Teresa was waiting for us. She sprang like a singing telegram from behind the sofa.
“Ted’s in hospital,” she screamed and pulled at her hair. “He’s gone and broken his ribs.”
“How?” I stared at her, unsure if she was playacting.
“He got stuck.” Her eyes bulged.
“Stuck?”
“Yes.” Now her eyes moistened.
“In one of those clams?” I remembered Ted’s fascination.
“No, no, no. It was worse.” In a pitchy voice, she explained what had happened. Contrary to his usual inertia, and maybe wanting to please her, Ted had decided to go snorkelling.

But not any old snorkelling. Not in the hotel swimming pool, nor in the sea, anywhere safe. That wasn’t Ted’s style at all. No, he had to go somewhere less conventional. In the Cave Pool at Puila, specifically the three-metre underwater passage that joined one cave to another.
A younger, slimmer, fitter man had egged him on, shown him the entrance and cockily swum through. Ted should have known better, but he let commonsense get overruled by bravado, then pride.

Ted stooped like a walrus into the water. Duck-dived, his big bottom surfacing briefly. Then disappeared. So Teresa told us, her face now red.
She’d rushed to the other cave to find him. But only his head had made it through. The rest of him, his fifty inch girth, all one hundred and twenty kilos, remained in the underwater passage, wedged like a MacDonald’s Angus burger between two pieces of sesame toast.
“You coming or going?” Teresa said to him.
“I’m stuck.” He wheezed and gasped and waved his hands helplessly.
“Serves you right.
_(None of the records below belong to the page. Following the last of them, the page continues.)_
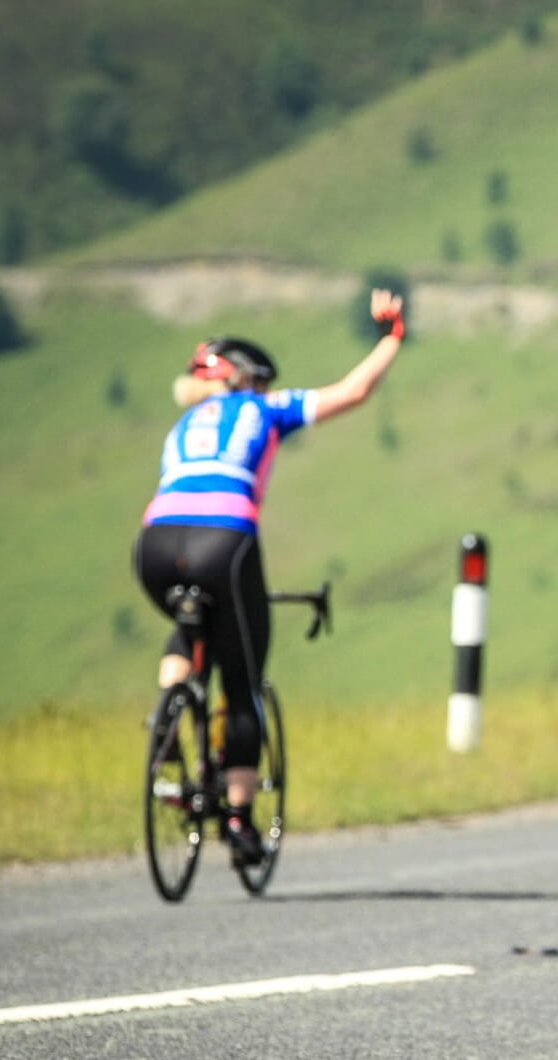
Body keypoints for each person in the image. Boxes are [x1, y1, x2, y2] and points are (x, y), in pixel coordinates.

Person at [133, 291, 407, 865]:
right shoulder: (262, 409)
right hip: (224, 540)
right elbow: (353, 391)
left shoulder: (182, 425)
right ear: (244, 380)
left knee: (190, 623)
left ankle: (168, 712)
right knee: (242, 680)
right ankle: (238, 818)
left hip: (155, 545)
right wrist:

You eat so bloody much.”
For a while it looked as if Ted’s holiday would be extended – by as long as it took for him to lose enough weight to squeeze through. A passing fire-fighter and his friend the weightlifter tried pulling Ted out, but with no joy. The big man was stuck fast. They couldn’t shift him. Ted was lucky he’d pushed his head through. He could have drowned.
“I’ll come back and see you tomorrow.” Teresa got up to go.
“You’re not just gonna leave me here?”
“I’m not bloody missing dinner.”
“What about my dinner?”
“You won’t be getting any. Or breakfast, or lunch, or any of those mid-afternoon snacks you’re so fond of.”
“I’ll starve.”
“That’s the idea.”

Fortunately for Ted, as the sun went down, he gulped and expelled his lunch – and breakfast too probably – into the pool. Creating enough slack for the firefighter, the weightlifter, the Apia tug-o-war champions and a member of Manu Samoa to heave again and dislodge him. He popped out with the force of a whale fart. Â Disappeared again, just his bare butt poking like a Henry Moore sculpture from the artwork of his vomit. His togs were still wedged in the tunnel, never to be seen again.
“He’s alright though?” said Kate.
“He’ll live.” Teresa looked less concerned. “Wants me to keep his little escapade quiet, but there’s fat chance of that.”